Finishing off the last 3km of the bike ride, it seemed like everyone else was already running!

Another cyclist had just returned before me, he was still tying his shoe laces, as I hobbled out of the transition area. I tried running, but felt like a penguin that had just dismounted a horse! Why was I wobbling around like bowlegged cowboy penguin!? I didn’t have pain searing along my calf muscles, like others complain of, but I wasn’t exactly stable either! I steadied myself and fast paced walked for a bit.

As a typical Belizean day, the heat was burning, and the water stations were too far apart. Although I drank a lot of water, I poured more over myself, being bone dry again within a minute, and perspiring again within 10 seconds!

Ironically, as I crossed the finish line on my first lap, the defending champion had claimed female first place!
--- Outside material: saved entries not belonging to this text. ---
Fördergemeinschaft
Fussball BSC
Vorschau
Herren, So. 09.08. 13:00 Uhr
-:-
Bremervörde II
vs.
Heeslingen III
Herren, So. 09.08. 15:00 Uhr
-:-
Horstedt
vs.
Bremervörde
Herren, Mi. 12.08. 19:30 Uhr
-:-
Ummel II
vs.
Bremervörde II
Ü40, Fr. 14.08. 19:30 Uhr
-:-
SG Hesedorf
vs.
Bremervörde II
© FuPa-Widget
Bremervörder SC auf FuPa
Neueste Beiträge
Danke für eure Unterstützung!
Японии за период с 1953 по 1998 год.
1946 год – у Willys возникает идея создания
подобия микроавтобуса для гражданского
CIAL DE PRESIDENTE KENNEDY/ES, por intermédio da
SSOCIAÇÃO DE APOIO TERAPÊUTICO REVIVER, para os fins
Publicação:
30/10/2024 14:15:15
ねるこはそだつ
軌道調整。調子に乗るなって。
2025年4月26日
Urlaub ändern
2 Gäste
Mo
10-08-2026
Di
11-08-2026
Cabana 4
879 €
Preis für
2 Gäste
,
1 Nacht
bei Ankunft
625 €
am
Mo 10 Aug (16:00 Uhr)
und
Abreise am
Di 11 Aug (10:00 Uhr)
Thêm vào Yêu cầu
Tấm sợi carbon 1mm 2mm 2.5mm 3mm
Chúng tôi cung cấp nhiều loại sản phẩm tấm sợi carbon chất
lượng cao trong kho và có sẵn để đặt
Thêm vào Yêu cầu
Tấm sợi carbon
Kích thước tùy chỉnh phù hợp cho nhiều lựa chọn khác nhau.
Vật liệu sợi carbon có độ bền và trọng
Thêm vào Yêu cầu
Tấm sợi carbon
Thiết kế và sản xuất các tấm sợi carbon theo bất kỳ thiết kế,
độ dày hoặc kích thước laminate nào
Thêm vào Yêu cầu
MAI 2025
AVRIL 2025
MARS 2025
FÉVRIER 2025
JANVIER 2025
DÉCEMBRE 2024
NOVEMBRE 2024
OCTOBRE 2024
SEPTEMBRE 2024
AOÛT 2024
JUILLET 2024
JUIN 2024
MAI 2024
I was 5-6km behind her, which considering my earlier circus show, I thought wasn’t too bad an effort!

The last 800 metres of the run, I told my friend to ride ahead (she had been alongside me majority of the run, encouraging and providing water) to the finishing line, so “you can take my glory finishing photo.”

“But you might walk from here!” she said.
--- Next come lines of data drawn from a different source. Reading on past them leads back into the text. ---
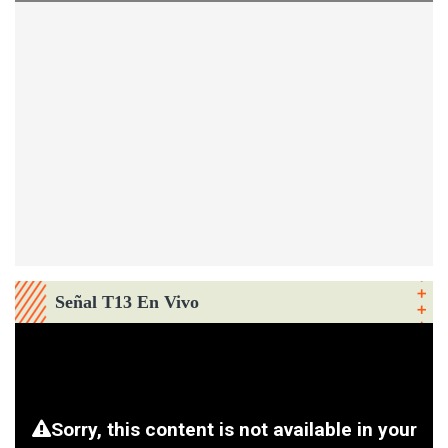
Señal T13 En Vivo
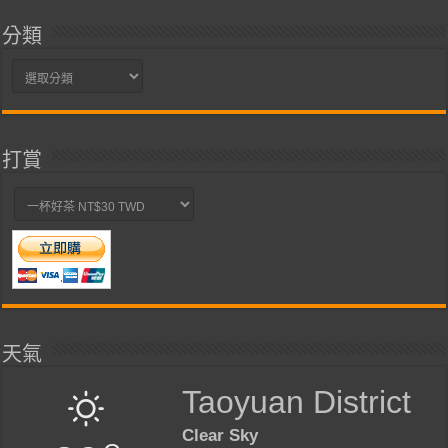
分類
分
類
打賞
天氣
Taoyuan District
Clear Sky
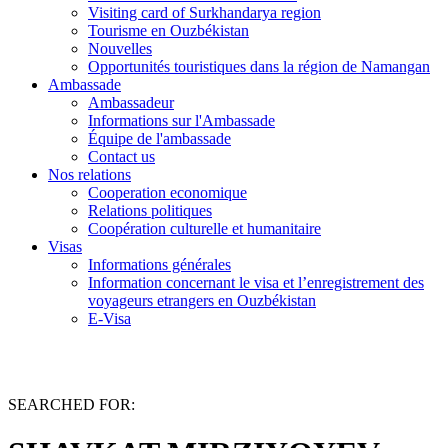
Visiting card of Surkhandarya region
Tourisme en Ouzbékistan
Nouvelles
Opportunités touristiques dans la région de Namangan
Ambassade
Ambassadeur
Informations sur l'Ambassade
Équipe de l'ambassade
Contact us
Nos relations
Cooperation economique
Relations politiques
Coopération culturelle et humanitaire
Visas
Informations générales
Information concernant le visa et l’enregistrement des
voyageurs etrangers en Ouzbékistan
E-Visa
SEARCHED FOR:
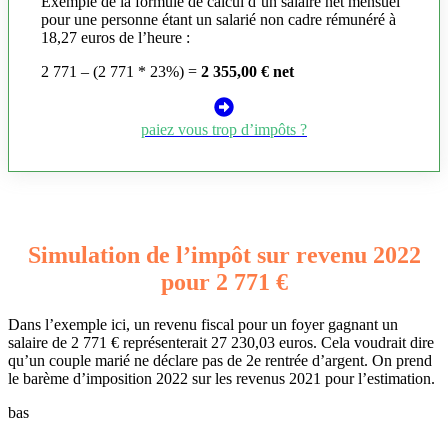
Exemple de la formule de calcul d’un salaire net mensuel
pour une personne étant un salarié non cadre rémunéré à
18,27 euros de l’heure :
2 771 – (2 771 * 23%) =
2 355,00 € net
paiez vous trop d’impôts ?
Simulation de l’impôt sur revenu 2022
pour 2 771 €
Dans l’exemple ici, un revenu fiscal pour un foyer gagnant un
salaire de 2 771 € représenterait 27 230,03 euros. Cela voudrait dire
qu’un couple marié ne déclare pas de 2e rentrée d’argent. On prend
le barème d’imposition 2022 sur les revenus 2021 pour l’estimation.
bas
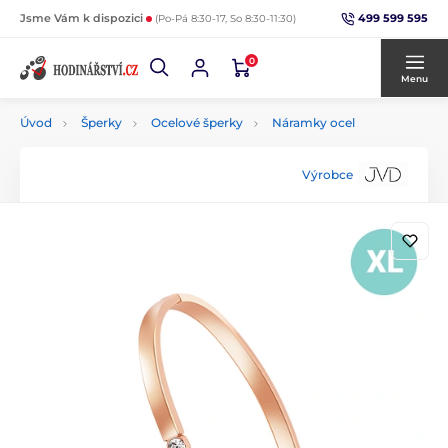
499 599 595
Jsme Vám k dispozici
(Po-Pá 8:30-17, So 8:30-11:30)
0
Menu
Úvod
Šperky
Ocelové šperky
Náramky ocel
Výrobce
“No, there’s no walking from here – I’m nearly finished!”

Holding out an Australian bandana, I crossed the finishing line, as the MC announced me as the “first Australian to finish today!” (I think I am the only Australian to complete the Belize Triathlon!)

I couldn’t have been prouder – I had completed my first Olympic distance Triathlon, admist punctured tires, tears and heat – as well as receiving a medal, trophy and cash prize money for my efforts. And I hadn’t come last – 3rd last and 3rd female finisher!

I am still unaware of my time – Belize Triathlon association was not the most organized, although I’m guessing it was about 3hr 30-40minutes. Although unorganized, the Belize Triathlon allowed me to jump on the back of a motorbike, steal someone’s bike and take a ride in truck – all of which would have probably found me disqualified at any other triathlon!

A small competing contingent in a small country, I had achieved a massive feat. The days following, I was sore-less (no muscle, or mental fatigue,) and psyched to compete in another triathlon – once I learn how to fix punctures!

The only way I knew I couldn’t do a triathlon, was by simply doing one!